If you watched last week’s Eat Like There’s No Tomorrow, then you learned, like I did, what those lumpy bits in Thousand Island dressing are, they’re “islands.” Now I get it. Hans’ version is chock full of vegetables and protein and will last up to 2 weeks in your fridge… you know, if you don’t eat it all up within two days. I make my own salad dressing, too, and will happily substitute Greek-style yogurt for mayo as Hans suggests. Less fat, more protein, sold!
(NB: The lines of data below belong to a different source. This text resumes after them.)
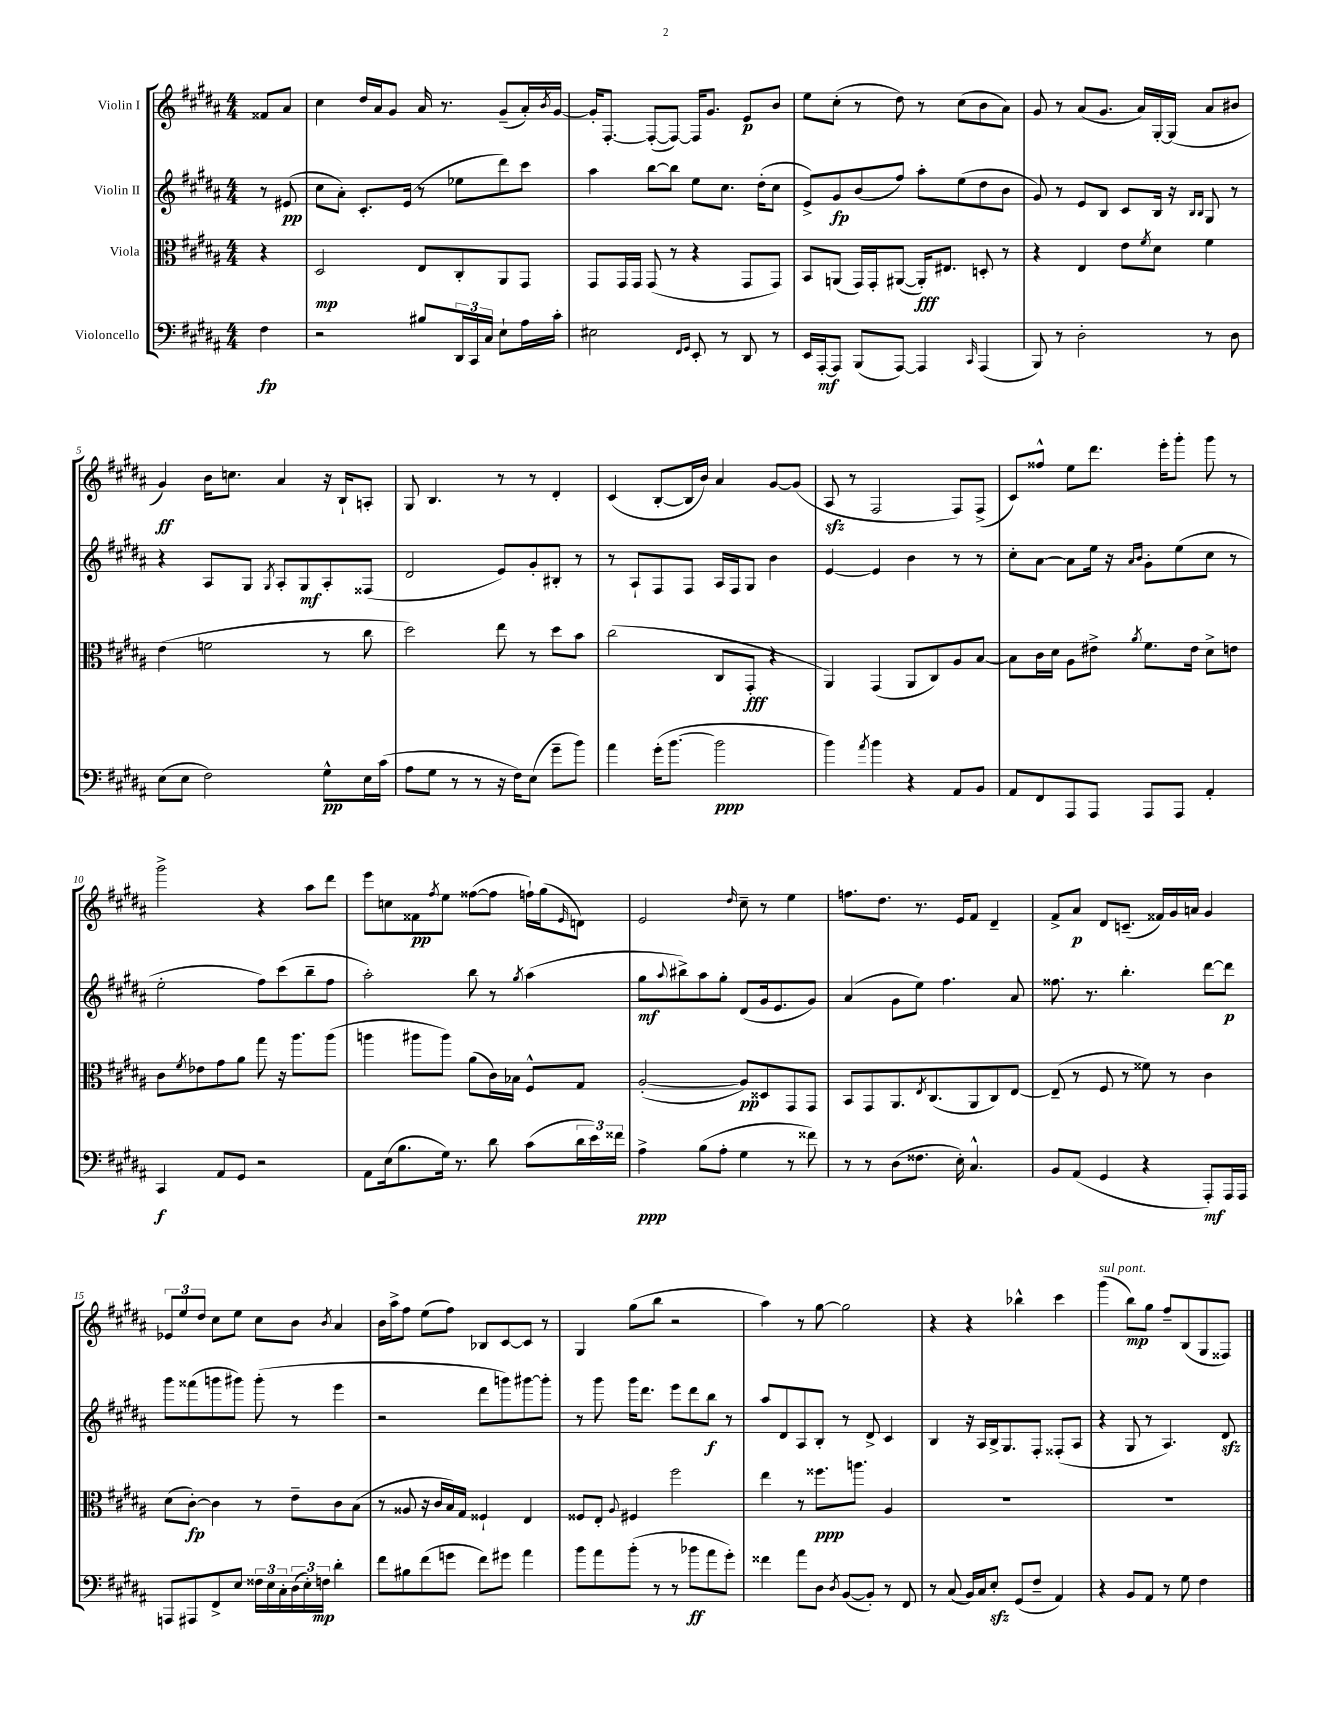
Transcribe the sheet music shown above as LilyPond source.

<<
\new StaffGroup <<
\new Staff = "s0" \with { instrumentName = "Violin I" } {
    \clef treble \key b \major \numericTimeSignature \time 4/4 \partial 4
    fisis'8 ais'8 |
    cis''4 dis''16 ais'16 gis'8 ais'16 r8. gis'8--( ais'16-.) \acciaccatura { b'8 } gis'16~ |
    gis'16-. fis8.~-. fis8~-.( fis8~) fis16 gis'8. e'8\p b'8 |
    e''8 cis''8-.( r8 dis''8) r8 cis''8( b'8 ais'8) |
    gis'8 r8 ais'8( gis'8. ais'16) gis16~-. gis16( ais'8 bis'8 |
    gis'4\ff) b'16 c''8. ais'4 r16 b16-! a8-. |
    gis8 b4. r8 r8 dis'4-. |
    cis'4( b8~-. b16 b'16) ais'4 gis'8~ gis'8( |
    ais8\sfz r8 fis2 fis8) fis8->( |
    cis'8) fisis''8-^ e''8 dis'''8. e'''16-. gis'''8-. gis'''8 r8 |
    gis'''2-> r4 ais''8 dis'''8 |
    e'''8 c''8 fisis'8\pp \acciaccatura { fis''8 } e''8 fisis''8~( fisis''8 f''16-!) gis''16( \grace { e'16 } d'8) |
    e'2 \grace { dis''16 } cis''8-- r8 e''4 |
    f''8. dis''8. r8. e'16 fis'8 dis'4-- |
    fis'8-> ais'8\p dis'8 c'8.--( fisis'16) gis'16 a'16 gis'4 |
    \tuplet 3/2 { ees'8 e''8 dis''8 } cis''8 e''8 cis''8 b'8 \acciaccatura { b'8 } ais'4 |
    b'16 ais''16-> fis''8 e''8( fis''8) bes8 cis'8~ cis'8 r8 |
    gis4 gis''8( b''8 r2 |
    ais''4) r8 gis''8~ gis''2 |
    r4 r4 bes''4-^ cis'''4 |
    gis'''4^\markup { \italic "sul pont." }( b''8\mp) gis''8 fis''8-- b8( gis8 fisis8) \bar "|." |
}
\new Staff = "s1" \with { instrumentName = "Violin II" } {
    \clef treble \key b \major \numericTimeSignature \time 4/4 \partial 4
    r8 eis'8\pp( |
    cis''8 ais'8-.) cis'8.-. e'16( r8 ees''8 dis'''8) cis'''8 |
    ais''4 b''8~ b''8 e''8 cis''8. dis''16-.( cis''8 |
    e'8->) gis'8\fp b'8( fis''8) ais''8-. e''8( dis''8 b'8 |
    gis'8) r8 e'8 b8 cis'8 b16 r16 \grace { b16 b16 } gis8 r8 |
    r4 ais8 gis8 \acciaccatura { gis8 } ais8-. gis8\mf ais8-. fisis8( |
    dis'2 e'8) gis'8-. bis8-. r8 |
    r8 ais8-! fis8 fis8 ais16 fis16 gis8 b'4 |
    e'4~ e'4 b'4 r8 r8 |
    cis''8-. ais'8~ ais'8 e''16 r16 \grace { ais'16 b'16 } gis'8-. e''8( cis''8 r8 |
    e''2-. fis''8) cis'''8( b''8-- fis''8 |
    ais''2-.) b''8 r8 \acciaccatura { gis''8 } ais''4( |
    gis''8\mf \appoggiatura { ais''8 } bis''8->) ais''8 gis''8-. dis'8( gis'16 e'8. gis'8) |
    ais'4( gis'8 e''8) fis''4. ais'8 |
    fisis''8. r8. b''4.-. dis'''8~ dis'''8\p |
    gis'''8 fisis'''8( g'''8 gis'''8) gis'''8-.( r8 e'''4 |
    r2 dis'''8 g'''8) gis'''8~ gis'''8-. |
    r8 gis'''8 gis'''16 dis'''8. e'''8 dis'''8 b''8\f r8 |
    ais''8 dis'8 ais8 b8-. r8 dis'8-> cis'4 |
    b4 r16 ais16 b16-> gis8. fis8-. fisis8-.( ais8 |
    r4 gis8 r8 ais4.) dis'8\sfz \bar "|." |
}
\new Staff = "s2" \with { instrumentName = "Viola" } {
    \clef alto \key b \major \numericTimeSignature \time 4/4 \partial 4
    r4 |
    dis2\mp e8 cis8-. ais,8 gis,8 |
    gis,8 gis,16 gis,16 gis,8( r8 r4 gis,8 gis,8) |
    b,8 a,8( gis,16) gis,16-. ais,8~( ais,16-.\fff) eis8. d8-. r8 |
    r4 e4 e'8 \acciaccatura { fis'8 } dis'8 fis'4 |
    e'4( f'2 r8 cis''8 |
    dis''2) e''8 r8 dis''8 b'8 |
    cis''2( cis8 gis,8-.\fff r4 |
    ais,4) gis,4( ais,8 cis8) ais8 b8~ |
    b8 cis'16 dis'16 ais8 eis'8-> \acciaccatura { ais'8 } fis'8. eis'16 dis'8-> e'8 |
    cis'8 \acciaccatura { fis'8 } ees'8 gis'8 ais'8 gis''8 r16 ais''8. ais''8( |
    a''4 ais''8 ais''8) ais'8( cis'16) bes16 fis8-^ gis8 |
    ais2~-.( ais8\pp) disis8 gis,8 gis,8 |
    b,8 gis,8 ais,8. \acciaccatura { e8 } cis8.( ais,8 cis8) e8~ |
    e8--( r8 fis8 r8 fisis'8) r8 cis'4 |
    dis'8( cis'8~-.\fp) cis'4 r8 e'8-- cis'8 b8( |
    r8 aisis8 r16 cis'16 b16) gis16 fisis4-! e4 |
    fisis8 e8-. \appoggiatura { ais8 } fis4 fis''2 |
    e''4 r8 fisis''8.\ppp a''8. ais4 |
    R1 |
    R1 \bar "|." |
}
\new Staff = "s3" \with { instrumentName = "Violoncello" } {
    \clef bass \key b \major \numericTimeSignature \time 4/4 \partial 4
    fis4\fp |
    r2 bis8 \tuplet 3/2 { dis,16 cis,16 cis16 } e8-! ais16 cis'16-. |
    eis2 \grace { fis,16 gis,16 } e,8-. r8 dis,8 r8 |
    e,16 ais,,16~-.\mf ais,,8 b,,8( ais,,8~) ais,,4 \grace { cis,16 } ais,,4( |
    b,,8) r8 dis2-. r8 dis8 |
    e8( e8 fis2) gis8-^\pp e16 cis'16( |
    ais8 gis8 r8 r8 r16 fis16) e8( gis'8-- b'8) |
    ais'4 gis'16-.( b'8.~ b'2\ppp |
    b'4) \acciaccatura { ais'8 } b'4 r4 ais,8 b,8 |
    ais,8 fis,8 ais,,8 ais,,8 ais,,8 ais,,8 ais,4-. |
    cis,4\f ais,8 gis,8 r2 |
    ais,8 e16( b8. gis16) r8. dis'8 cis'8( \tuplet 3/2 { dis'16 e'16) fisis'16 } |
    ais4->\ppp b8( ais8-. gis4 r8 fisis'8) |
    r8 r8 dis8( fisis8. e16-.) cis4.-^ |
    b,8 ais,8( gis,4 r4 ais,,8-.\mf) ais,,16 ais,,16 |
    a,,8 ais,,8 fis,8-> e8 \tuplet 3/2 { fisis16 e16 cis16-. } \tuplet 3/2 { dis16( e16-.) f16\mp } dis'4-. |
    fis'8 bis8 fis'8( g'8 fis'8) gis'8 ais'4 |
    b'8 ais'8 b'8-.( r8 r8 bes'8\ff ais'8 gis'8-.) |
    fisis'4 ais'8 dis8 \acciaccatura { dis8 } b,8~( b,8-.) r8 fis,8 |
    r8 cis8( b,16) cis16 e8-.\sfz gis,8( fis8-- ais,4) |
    r4 b,8 ais,8 r8 gis8 fis4 \bar "|." |
}
>>
>>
Episode 2 is “Eat the Rainbow,” a delightful image for a culture who likes to “eat with our eyes.”
On the menu:
Blue and Bleu Salad
Gazpacho
Catfish with Fresh Grenoble

Guiltily, I have cooked a meal or two with 2 starches and not nearly enough green, which seems silly when salad is so easy and so delicious, especially with Hans’ fresh, homemade salad topping and dressing options.
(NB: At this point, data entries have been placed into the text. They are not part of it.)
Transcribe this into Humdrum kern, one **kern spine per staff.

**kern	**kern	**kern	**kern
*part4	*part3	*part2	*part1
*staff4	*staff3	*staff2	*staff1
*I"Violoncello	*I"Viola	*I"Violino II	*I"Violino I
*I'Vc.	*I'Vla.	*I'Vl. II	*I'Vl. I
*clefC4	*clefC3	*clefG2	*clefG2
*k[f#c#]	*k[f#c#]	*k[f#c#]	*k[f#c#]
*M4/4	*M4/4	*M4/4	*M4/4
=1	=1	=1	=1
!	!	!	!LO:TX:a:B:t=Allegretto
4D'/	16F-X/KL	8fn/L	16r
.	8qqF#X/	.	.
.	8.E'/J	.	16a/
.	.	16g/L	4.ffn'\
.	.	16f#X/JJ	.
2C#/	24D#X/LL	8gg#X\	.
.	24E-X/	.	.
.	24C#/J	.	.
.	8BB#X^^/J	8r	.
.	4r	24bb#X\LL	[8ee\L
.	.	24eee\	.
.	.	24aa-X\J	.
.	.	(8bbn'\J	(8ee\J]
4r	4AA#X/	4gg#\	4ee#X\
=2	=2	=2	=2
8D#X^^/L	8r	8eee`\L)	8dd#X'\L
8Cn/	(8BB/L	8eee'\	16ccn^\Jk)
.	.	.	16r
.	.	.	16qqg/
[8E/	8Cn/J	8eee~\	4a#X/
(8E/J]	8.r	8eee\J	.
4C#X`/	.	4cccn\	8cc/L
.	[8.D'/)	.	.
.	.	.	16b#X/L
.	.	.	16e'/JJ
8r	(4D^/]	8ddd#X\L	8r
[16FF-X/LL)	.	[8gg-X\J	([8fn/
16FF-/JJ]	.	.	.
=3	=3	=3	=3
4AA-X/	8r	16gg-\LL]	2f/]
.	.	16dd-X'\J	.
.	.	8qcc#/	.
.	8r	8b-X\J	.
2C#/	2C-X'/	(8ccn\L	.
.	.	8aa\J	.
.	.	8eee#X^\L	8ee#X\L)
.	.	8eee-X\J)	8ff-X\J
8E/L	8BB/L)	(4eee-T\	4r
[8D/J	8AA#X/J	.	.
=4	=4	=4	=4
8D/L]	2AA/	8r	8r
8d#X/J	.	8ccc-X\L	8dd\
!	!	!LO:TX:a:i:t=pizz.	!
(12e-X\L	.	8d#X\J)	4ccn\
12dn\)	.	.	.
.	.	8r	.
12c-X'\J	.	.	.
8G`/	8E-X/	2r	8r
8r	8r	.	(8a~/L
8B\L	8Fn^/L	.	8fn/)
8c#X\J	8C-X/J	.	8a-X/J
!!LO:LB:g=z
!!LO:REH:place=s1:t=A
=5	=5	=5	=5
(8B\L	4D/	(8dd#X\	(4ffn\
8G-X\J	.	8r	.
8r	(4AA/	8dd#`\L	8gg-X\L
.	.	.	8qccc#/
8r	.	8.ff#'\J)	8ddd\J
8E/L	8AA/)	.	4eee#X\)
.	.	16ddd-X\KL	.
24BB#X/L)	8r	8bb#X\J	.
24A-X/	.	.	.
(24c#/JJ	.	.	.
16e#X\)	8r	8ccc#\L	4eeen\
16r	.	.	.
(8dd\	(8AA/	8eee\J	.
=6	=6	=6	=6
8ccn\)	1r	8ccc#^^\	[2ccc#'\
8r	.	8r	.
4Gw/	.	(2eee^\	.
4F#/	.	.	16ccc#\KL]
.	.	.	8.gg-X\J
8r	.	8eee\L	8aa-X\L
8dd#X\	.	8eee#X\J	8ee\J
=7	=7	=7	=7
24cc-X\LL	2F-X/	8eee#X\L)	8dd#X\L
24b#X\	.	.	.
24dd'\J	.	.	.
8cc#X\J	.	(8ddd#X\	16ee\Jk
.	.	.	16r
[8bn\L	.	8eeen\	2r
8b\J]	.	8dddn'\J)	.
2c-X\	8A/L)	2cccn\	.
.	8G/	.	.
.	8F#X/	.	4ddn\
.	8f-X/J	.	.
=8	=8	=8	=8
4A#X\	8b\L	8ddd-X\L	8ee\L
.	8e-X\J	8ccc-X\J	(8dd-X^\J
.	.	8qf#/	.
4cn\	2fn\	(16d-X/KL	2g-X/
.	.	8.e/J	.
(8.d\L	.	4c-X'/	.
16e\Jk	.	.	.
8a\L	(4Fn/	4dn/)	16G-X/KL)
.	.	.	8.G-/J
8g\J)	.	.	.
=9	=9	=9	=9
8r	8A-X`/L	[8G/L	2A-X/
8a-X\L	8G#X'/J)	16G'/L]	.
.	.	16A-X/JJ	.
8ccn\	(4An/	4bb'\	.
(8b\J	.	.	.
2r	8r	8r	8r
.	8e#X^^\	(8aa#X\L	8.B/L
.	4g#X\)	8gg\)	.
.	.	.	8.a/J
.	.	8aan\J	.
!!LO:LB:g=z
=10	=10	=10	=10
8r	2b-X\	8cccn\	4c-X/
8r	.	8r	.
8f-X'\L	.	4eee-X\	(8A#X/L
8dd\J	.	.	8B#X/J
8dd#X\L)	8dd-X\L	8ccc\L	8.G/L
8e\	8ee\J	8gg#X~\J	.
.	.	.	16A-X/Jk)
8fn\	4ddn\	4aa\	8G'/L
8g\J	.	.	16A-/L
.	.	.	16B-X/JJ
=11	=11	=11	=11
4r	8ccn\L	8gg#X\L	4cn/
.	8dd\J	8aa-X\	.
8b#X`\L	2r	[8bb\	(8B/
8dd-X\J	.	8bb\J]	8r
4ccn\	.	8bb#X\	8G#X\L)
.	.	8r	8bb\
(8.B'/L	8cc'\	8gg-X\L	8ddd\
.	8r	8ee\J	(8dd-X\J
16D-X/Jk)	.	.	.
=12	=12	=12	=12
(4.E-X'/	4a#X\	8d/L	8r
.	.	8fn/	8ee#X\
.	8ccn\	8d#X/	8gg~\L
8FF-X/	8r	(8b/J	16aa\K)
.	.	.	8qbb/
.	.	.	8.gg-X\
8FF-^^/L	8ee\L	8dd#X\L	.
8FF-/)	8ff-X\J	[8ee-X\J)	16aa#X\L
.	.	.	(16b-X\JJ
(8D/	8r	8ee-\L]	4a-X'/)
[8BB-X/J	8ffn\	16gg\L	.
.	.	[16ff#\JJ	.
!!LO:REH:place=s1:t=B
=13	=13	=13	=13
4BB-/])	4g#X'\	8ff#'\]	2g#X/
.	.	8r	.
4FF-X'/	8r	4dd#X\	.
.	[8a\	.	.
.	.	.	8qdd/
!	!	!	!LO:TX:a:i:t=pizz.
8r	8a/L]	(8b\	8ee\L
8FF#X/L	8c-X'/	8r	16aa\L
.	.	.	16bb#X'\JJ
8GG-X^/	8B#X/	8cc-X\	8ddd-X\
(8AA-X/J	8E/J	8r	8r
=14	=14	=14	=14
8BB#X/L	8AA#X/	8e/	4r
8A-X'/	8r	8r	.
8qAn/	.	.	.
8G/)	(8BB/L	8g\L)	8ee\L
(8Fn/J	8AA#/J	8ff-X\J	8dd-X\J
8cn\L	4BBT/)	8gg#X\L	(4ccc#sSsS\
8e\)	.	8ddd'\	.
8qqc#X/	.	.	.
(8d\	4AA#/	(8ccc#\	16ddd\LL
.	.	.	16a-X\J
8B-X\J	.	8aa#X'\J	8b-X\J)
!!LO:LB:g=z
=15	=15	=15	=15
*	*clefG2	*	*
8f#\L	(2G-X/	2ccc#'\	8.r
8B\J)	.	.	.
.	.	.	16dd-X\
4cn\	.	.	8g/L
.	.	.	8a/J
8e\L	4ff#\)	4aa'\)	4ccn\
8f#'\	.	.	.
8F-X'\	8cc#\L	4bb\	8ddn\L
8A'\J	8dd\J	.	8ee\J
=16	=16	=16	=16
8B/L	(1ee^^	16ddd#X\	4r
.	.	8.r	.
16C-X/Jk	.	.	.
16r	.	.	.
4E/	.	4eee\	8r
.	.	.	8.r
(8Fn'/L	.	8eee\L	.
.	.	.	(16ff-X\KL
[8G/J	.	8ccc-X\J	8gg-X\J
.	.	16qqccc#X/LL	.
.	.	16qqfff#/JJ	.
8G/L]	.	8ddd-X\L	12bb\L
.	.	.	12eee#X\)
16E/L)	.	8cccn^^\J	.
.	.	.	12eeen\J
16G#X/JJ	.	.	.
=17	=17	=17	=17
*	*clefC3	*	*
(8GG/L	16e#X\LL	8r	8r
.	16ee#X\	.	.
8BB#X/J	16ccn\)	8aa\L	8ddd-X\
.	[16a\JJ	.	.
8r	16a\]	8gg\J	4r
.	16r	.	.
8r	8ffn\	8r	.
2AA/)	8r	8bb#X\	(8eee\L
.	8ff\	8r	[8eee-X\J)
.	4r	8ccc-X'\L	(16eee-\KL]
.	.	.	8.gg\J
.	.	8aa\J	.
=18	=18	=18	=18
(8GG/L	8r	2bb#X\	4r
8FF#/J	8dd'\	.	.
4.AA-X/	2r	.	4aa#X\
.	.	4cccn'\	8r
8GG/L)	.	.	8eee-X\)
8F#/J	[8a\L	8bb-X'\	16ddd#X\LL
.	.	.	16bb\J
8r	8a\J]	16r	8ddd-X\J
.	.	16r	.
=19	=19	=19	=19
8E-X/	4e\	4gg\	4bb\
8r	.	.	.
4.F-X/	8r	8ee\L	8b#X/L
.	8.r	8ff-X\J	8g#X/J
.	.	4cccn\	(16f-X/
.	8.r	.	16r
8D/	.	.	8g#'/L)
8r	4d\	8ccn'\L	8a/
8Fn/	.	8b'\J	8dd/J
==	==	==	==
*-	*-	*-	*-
Hans is a life-long lover of public broadcasting, "I grew up watching all the cooking shows on GPB, so I'm honored to finally have a place in that lineup,” Rueffert says. “While other kids watched their cartoons, I was enthralled and inspired by the likes of Graham Kerr, Julia Childs, Martin Yan and Justin Wilson."

While it’s true that he grew up literally above a restaurant , watching popular chefs on GPB, and has a clear passion for cooking, Hans also makes the task fun and approachable and completely doable for the rest of us at home.